[[ Extracted data open ]]

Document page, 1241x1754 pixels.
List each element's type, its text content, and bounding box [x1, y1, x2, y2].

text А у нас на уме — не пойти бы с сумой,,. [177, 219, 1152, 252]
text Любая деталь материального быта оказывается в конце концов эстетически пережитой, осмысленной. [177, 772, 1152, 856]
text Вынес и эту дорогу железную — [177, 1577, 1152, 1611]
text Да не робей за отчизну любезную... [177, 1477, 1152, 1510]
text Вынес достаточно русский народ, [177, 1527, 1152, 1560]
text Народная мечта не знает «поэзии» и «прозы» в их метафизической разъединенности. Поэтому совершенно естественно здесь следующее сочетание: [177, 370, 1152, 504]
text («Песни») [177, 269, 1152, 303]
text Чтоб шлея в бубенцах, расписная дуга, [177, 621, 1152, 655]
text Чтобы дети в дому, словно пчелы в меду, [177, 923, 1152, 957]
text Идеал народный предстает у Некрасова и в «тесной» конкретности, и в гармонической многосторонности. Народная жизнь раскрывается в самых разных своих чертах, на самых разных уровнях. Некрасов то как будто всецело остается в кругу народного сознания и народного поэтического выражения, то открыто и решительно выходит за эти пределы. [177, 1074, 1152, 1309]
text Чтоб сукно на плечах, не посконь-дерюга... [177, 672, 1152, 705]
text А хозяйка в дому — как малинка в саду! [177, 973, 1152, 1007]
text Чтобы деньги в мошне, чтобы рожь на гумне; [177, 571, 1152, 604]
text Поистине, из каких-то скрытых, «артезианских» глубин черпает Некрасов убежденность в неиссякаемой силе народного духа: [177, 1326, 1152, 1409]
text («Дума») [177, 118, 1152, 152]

[[ Extracted data closed ]]
[[ Extracted data open ]]

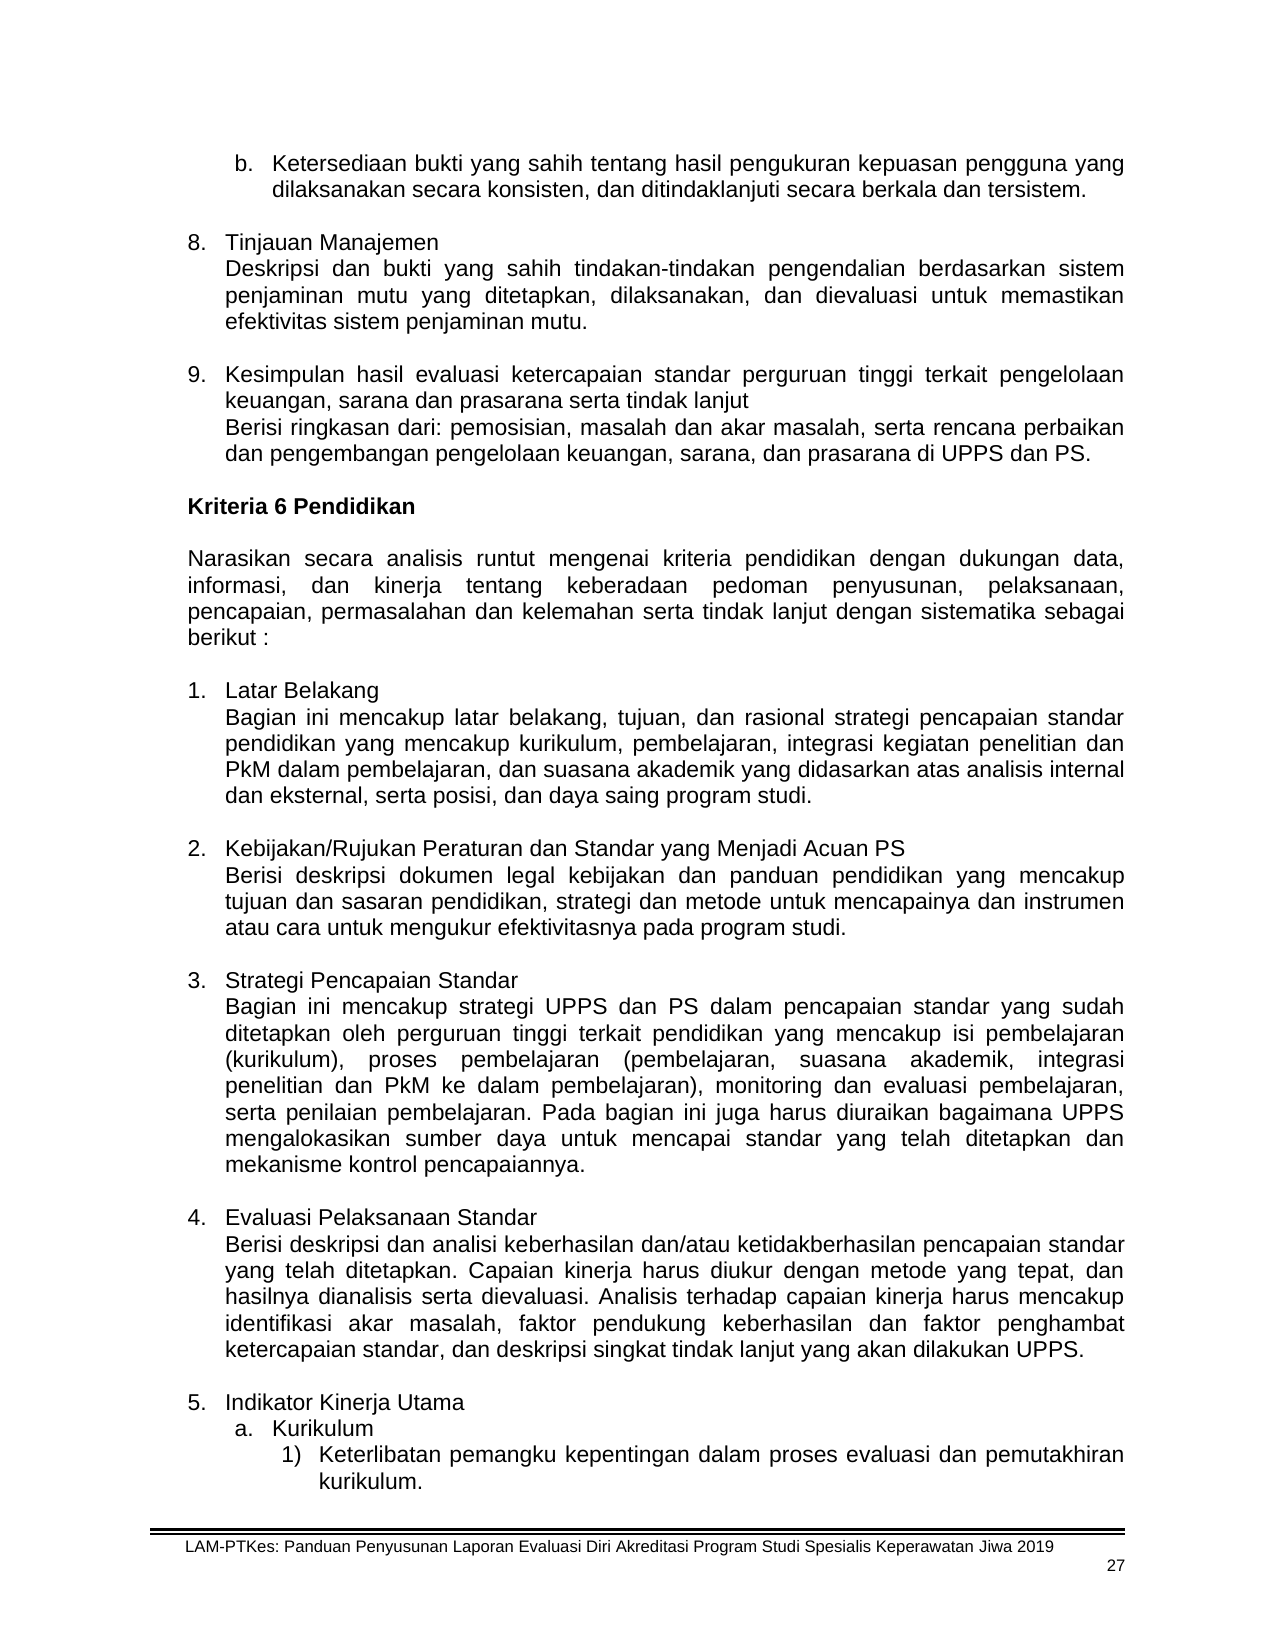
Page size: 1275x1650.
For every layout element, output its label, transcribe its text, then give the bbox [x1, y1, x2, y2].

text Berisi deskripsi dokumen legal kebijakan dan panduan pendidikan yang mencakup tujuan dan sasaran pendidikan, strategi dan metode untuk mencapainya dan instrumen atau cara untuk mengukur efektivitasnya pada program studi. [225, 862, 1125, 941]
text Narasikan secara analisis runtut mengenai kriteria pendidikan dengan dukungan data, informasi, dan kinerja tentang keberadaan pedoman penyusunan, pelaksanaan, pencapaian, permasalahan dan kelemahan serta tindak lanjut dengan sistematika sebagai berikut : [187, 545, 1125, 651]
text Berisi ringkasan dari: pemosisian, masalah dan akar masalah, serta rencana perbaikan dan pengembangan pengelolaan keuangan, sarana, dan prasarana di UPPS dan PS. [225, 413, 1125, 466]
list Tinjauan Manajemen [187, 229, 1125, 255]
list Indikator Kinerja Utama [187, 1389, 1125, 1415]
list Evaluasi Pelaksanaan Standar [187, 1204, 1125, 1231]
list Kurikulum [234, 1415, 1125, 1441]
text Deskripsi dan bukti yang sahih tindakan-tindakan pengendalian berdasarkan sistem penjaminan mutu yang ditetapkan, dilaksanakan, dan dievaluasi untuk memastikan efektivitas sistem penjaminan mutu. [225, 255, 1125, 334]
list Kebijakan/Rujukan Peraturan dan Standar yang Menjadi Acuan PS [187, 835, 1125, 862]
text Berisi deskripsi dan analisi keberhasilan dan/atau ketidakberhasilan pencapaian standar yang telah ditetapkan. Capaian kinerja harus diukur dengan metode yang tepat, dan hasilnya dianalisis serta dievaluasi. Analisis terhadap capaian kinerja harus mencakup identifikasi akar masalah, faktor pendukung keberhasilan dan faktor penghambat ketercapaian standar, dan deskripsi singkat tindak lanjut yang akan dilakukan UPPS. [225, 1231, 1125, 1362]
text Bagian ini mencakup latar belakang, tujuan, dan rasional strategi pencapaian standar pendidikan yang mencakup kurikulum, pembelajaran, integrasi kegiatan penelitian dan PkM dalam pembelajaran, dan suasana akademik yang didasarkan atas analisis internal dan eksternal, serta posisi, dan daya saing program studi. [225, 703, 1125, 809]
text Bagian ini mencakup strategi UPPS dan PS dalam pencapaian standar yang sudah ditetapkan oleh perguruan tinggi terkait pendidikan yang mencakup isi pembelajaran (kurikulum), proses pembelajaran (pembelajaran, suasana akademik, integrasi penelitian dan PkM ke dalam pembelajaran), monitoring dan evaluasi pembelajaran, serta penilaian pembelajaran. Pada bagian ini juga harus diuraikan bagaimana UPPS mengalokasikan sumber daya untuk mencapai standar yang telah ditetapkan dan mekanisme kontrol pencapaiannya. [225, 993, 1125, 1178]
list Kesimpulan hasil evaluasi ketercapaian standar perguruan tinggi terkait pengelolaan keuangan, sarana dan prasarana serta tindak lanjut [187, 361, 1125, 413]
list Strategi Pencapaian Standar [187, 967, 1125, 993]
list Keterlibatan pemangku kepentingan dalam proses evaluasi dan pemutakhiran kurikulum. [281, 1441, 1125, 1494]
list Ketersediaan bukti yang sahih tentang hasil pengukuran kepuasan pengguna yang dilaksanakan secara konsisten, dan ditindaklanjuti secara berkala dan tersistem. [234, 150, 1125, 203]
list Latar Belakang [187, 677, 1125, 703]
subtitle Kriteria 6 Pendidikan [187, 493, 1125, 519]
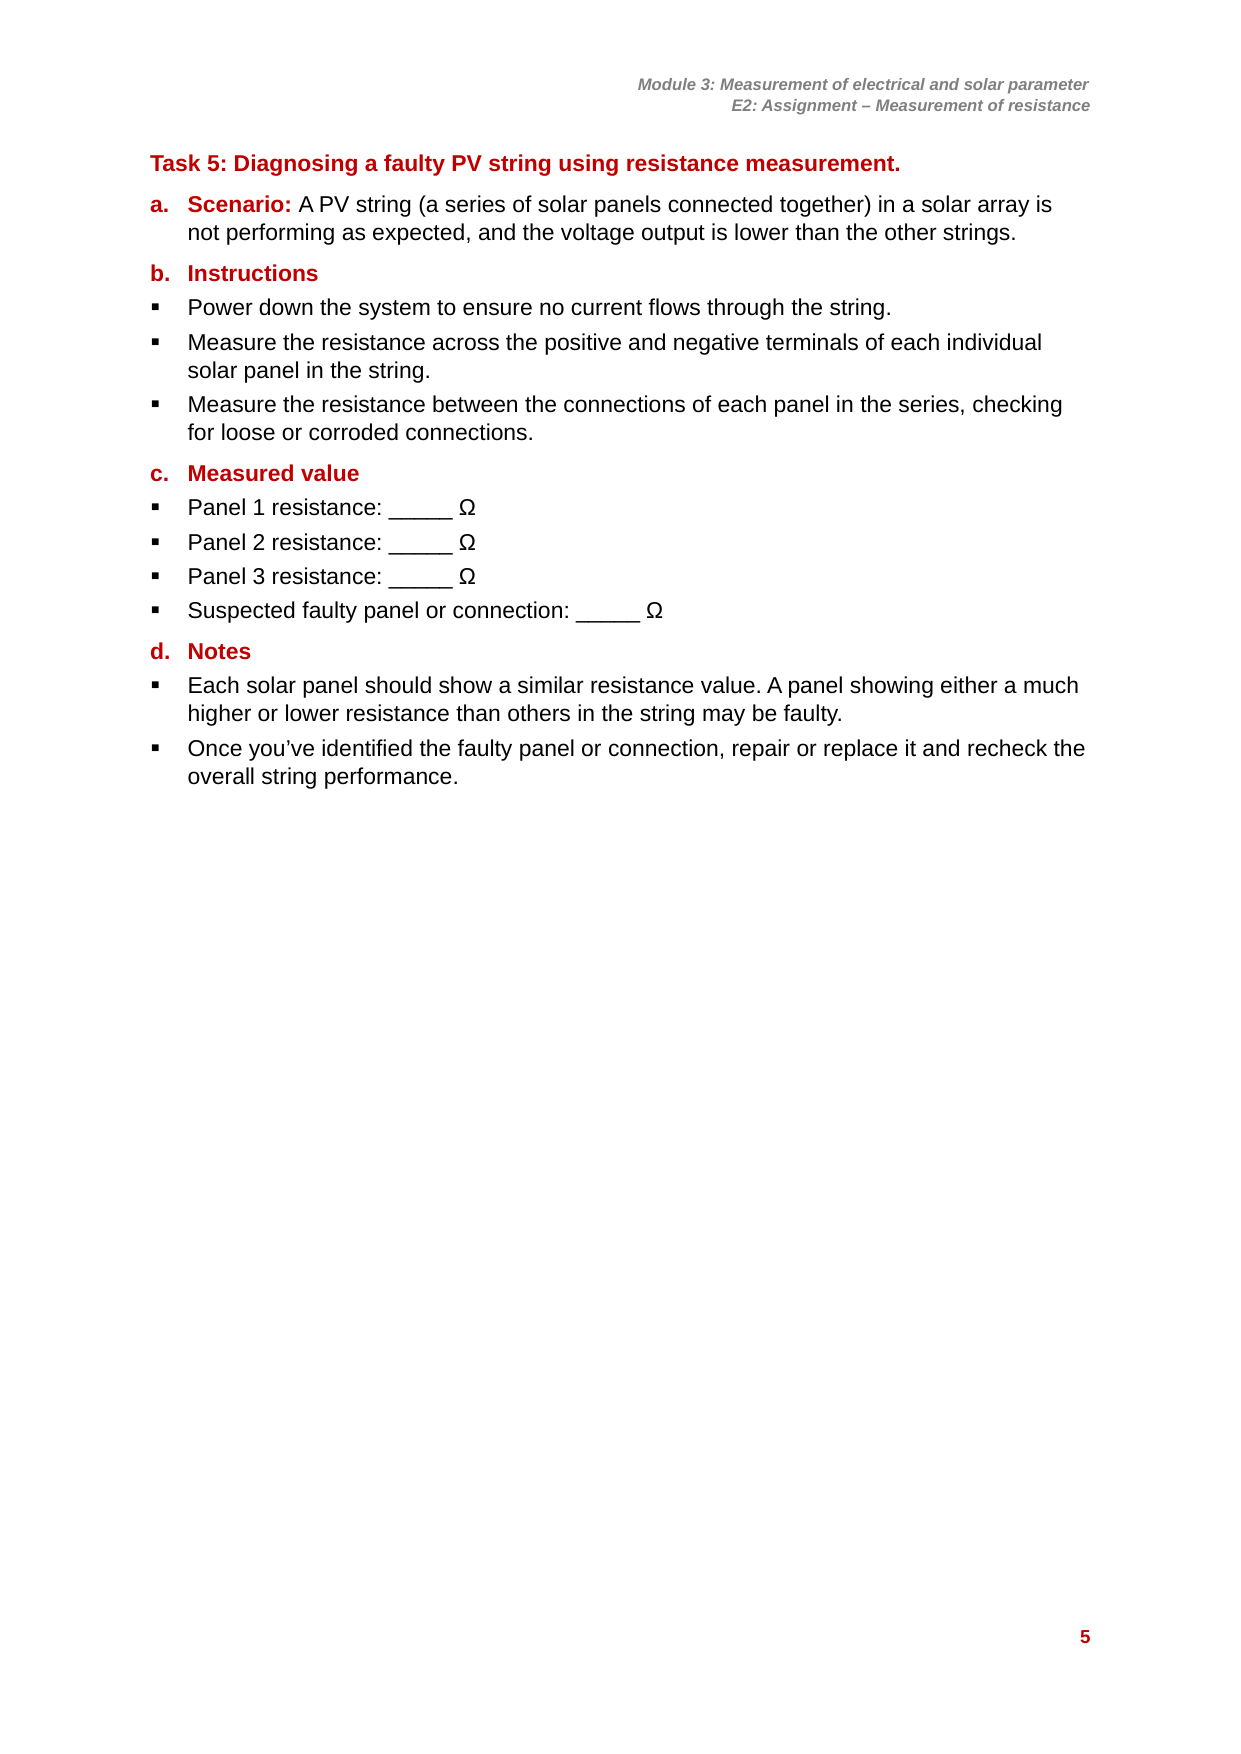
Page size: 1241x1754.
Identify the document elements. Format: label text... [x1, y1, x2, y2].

[[ Extracted data closed ]]

What you have to do:
The expected answer is every line above in which the word "penelitian" appears.

Answer space:
text Bagian ini mencakup latar belakang, tujuan, dan rasional strategi pencapaian standar pendidikan yang mencakup kurikulum, pembelajaran, integrasi kegiatan penelitian dan PkM dalam pembelajaran, dan suasana akademik yang didasarkan atas analisis internal dan eksternal, serta posisi, dan daya saing program studi. [225, 703, 1125, 809]
text Bagian ini mencakup strategi UPPS dan PS dalam pencapaian standar yang sudah ditetapkan oleh perguruan tinggi terkait pendidikan yang mencakup isi pembelajaran (kurikulum), proses pembelajaran (pembelajaran, suasana akademik, integrasi penelitian dan PkM ke dalam pembelajaran), monitoring dan evaluasi pembelajaran, serta penilaian pembelajaran. Pada bagian ini juga harus diuraikan bagaimana UPPS mengalokasikan sumber daya untuk mencapai standar yang telah ditetapkan dan mekanisme kontrol pencapaiannya. [225, 993, 1125, 1178]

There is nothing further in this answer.